(GIVEN ENTRIES)
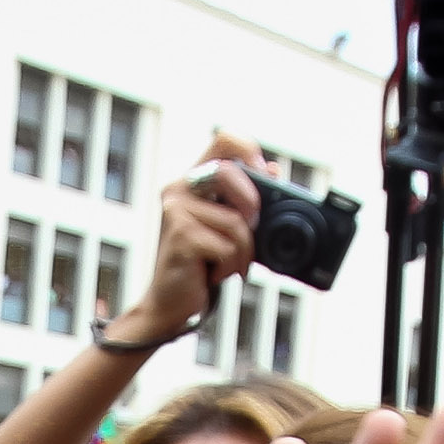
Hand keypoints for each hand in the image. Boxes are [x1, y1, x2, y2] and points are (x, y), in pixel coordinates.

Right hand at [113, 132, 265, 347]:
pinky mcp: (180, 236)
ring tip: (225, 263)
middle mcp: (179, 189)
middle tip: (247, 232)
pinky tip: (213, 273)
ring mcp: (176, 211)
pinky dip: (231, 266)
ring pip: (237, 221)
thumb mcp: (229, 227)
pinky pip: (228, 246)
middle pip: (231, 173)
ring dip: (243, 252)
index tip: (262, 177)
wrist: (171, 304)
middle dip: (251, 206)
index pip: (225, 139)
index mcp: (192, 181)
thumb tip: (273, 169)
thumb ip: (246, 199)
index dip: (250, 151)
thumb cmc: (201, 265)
(End GIVEN ENTRIES)
(GIVEN ENTRIES)
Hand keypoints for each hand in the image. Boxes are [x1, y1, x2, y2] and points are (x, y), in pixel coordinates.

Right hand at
(End GIVEN ENTRIES)
(GIVEN ENTRIES)
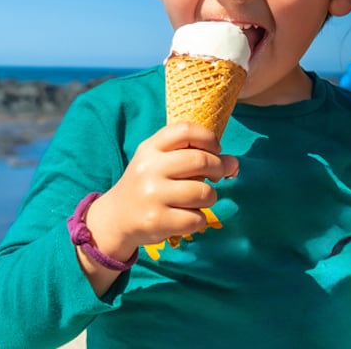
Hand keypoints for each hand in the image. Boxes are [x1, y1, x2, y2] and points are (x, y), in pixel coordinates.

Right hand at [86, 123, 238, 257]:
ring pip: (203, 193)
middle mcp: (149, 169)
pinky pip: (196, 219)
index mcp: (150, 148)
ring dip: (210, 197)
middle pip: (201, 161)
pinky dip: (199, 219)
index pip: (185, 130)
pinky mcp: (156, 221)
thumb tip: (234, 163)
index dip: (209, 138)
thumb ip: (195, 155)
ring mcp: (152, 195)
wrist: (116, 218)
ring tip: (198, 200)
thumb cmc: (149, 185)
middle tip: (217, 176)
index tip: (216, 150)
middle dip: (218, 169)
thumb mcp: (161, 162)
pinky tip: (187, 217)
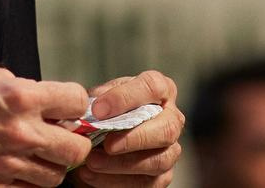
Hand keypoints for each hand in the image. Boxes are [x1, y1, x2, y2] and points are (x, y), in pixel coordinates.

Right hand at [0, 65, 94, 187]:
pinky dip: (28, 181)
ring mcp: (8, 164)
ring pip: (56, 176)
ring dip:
(End GIVEN ENTRIES)
WORK TASK
Give back the exact lines above, running from the one that has "middle pip: (201, 161)" through the one that has "ring mcp: (8, 164)", with nothing added and no pictures.

PROBLEM SOLUTION
middle pip: (201, 161)
pinky dip: (199, 219)
index pip: (185, 130)
pinky mcp: (156, 221)
thumb tip: (234, 163)
index dip: (209, 138)
thumb ip: (195, 155)
ring mcp: (152, 195)
wrist: (116, 218)
ring tip: (198, 200)
thumb cmc: (149, 185)
middle tip: (217, 176)
index tip: (216, 150)
middle dip: (218, 169)
thumb mcp: (161, 162)
pinky tip: (187, 217)
Hand keypoints for each hand in the image. Boxes are [x1, y1, x2, y2] and points are (x, y), in pixel coordinates.

Right hand at [0, 65, 94, 187]:
pinky dip: (28, 181)
ring mcp: (8, 164)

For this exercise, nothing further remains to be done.